Changelog¶
All notable changes to HexaGo will be documented here.
The format is based on Keep a Changelog, and this project adheres to Semantic Versioning.
v0.1.3 - 2026-04-06¶
Version command included in base generation¶
All generated projects now include a version command with ASCII art splash output:
$ myapp version
┓┏ ┏┓ Version: 1.0.0
┣┫┏┓┓┏┏┓┃┓┏┓ Build: 2026-04-06T12:00:00Z
┛┗┗ ┛┗┗┻┗┛┗┛ Commit: abc1234
The --simple flag outputs just the version string for scripting:
Version info is injected at build time via Makefile ldflags:
build: pkg={{.ModuleName}}/pkg/version
build: ldflags = -X $(pkg).version=$(shell git describe --tags --always --dirty)
build: ldflags += -X $(pkg).commit=$(shell git rev-parse HEAD)
build: ldflags += -X $(pkg).buildDate=$(shell date -Iseconds)
Handler plugin pattern (Use(ServerHandler) Server)¶
The Server interface in pkg/server/server.go now exposes a fluent Use(ServerHandler) Server method. Any type that implements ServerHandler (a single Configure(Server) method) can be registered on the server — each handler mounts its own routes when called, enabling self-contained, isolated handler packages.
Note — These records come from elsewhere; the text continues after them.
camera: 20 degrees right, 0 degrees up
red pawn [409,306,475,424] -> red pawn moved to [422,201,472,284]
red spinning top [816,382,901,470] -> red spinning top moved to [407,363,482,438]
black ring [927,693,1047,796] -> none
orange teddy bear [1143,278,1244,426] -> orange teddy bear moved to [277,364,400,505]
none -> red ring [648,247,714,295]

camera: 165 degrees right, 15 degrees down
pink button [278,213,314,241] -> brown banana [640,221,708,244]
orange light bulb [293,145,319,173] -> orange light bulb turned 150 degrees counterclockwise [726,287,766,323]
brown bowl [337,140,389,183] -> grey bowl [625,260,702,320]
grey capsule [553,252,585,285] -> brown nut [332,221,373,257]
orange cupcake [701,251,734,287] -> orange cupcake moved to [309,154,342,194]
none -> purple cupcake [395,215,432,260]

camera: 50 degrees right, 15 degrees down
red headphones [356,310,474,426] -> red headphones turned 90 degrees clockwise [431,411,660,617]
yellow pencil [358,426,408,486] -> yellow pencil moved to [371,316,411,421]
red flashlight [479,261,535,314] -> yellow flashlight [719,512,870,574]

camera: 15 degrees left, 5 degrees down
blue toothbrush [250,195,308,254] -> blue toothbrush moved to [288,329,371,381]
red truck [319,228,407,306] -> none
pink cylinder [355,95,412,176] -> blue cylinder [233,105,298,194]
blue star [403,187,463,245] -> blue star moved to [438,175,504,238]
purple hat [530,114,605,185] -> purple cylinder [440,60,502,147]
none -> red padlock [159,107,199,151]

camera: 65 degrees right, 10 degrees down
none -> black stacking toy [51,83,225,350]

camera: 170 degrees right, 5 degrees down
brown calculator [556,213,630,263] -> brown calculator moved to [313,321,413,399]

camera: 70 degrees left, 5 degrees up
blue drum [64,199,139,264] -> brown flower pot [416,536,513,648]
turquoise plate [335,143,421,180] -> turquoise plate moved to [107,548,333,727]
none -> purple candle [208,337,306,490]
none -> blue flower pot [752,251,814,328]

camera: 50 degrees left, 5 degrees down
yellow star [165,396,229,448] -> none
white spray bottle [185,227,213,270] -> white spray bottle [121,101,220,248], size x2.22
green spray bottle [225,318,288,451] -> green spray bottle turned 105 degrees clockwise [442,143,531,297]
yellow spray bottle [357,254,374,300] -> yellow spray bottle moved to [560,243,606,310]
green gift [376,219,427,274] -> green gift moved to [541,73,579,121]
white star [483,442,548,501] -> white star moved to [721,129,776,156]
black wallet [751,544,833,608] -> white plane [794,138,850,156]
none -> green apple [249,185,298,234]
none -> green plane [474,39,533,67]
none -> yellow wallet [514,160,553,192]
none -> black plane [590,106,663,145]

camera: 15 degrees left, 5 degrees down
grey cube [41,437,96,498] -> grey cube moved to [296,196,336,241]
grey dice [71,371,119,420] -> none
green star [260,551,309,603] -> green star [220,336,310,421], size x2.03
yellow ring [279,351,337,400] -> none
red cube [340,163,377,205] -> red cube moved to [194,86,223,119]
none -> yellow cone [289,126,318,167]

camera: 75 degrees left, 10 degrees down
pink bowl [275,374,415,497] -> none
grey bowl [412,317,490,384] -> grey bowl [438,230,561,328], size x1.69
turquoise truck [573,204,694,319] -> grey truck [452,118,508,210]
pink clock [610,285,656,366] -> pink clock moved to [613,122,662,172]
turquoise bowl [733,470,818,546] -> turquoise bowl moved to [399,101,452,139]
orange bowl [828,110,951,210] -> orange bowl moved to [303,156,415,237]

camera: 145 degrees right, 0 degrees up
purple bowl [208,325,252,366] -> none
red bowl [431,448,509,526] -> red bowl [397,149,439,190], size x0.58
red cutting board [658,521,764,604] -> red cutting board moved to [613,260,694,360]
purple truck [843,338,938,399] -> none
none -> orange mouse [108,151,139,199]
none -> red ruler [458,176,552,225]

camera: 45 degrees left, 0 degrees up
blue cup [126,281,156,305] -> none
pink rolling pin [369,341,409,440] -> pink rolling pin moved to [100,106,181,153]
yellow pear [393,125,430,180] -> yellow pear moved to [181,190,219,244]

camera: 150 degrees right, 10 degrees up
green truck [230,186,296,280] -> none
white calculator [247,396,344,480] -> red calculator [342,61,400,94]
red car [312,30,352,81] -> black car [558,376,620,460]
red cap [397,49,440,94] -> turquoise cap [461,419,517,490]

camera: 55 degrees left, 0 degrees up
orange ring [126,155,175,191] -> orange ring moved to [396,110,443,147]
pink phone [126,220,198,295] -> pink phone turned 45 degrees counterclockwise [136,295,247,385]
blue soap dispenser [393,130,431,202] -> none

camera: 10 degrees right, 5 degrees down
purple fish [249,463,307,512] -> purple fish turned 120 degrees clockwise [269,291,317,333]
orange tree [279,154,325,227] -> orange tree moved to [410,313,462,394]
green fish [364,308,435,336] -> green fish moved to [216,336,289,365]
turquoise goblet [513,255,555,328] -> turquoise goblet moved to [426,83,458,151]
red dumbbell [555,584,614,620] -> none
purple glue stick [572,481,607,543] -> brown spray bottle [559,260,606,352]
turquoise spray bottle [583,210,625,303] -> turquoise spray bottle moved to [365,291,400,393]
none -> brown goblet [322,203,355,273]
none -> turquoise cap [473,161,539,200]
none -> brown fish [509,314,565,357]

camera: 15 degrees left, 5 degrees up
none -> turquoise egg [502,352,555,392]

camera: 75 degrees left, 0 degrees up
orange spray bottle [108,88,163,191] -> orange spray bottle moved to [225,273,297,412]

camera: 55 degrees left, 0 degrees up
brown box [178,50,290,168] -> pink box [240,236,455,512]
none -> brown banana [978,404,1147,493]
pkg/httpserver — exported framework server¶
Framework-specific server implementations moved to pkg/httpserver/. Each server exposes its underlying router/engine as a public field so handlers can register routes directly:
| Framework | Public field |
|---|---|
| chi | Server.Router chi.Router |
| echo | Server.Echo *echo.Echo |
| gin | Server.Router *gin.Engine |
| fiber | Server.App *fiber.App |
| stdlib | Server.Mux *http.ServeMux |
Observability integrated into main server¶
Health checks and Prometheus metrics are now registered as ServerHandler instances on the main HTTP server — no separate port, no extra process. The dedicated observability.Server (and its CLI flags --observability / --observability-addr) has been removed.
Isolated route handler packages¶
Each route group lives in its own sub-package inside internal/adapters/{inbound}/http/:
ping/—/pinghealth/—/health,/health/ready,/health/live(with--with-observability)metrics/—/metrics(with--with-observability)
A new wiring file internal/adapters/{inbound}/http/http.go creates the server and registers all handlers, keeping cmd/run.go fully framework-agnostic.
Template directory restructured¶
Template paths now mirror the generated project structure for intuitive discovery. The //go:embed directive was changed from templates/**/*.tmpl to //go:embed templates to support deeply nested subdirectories.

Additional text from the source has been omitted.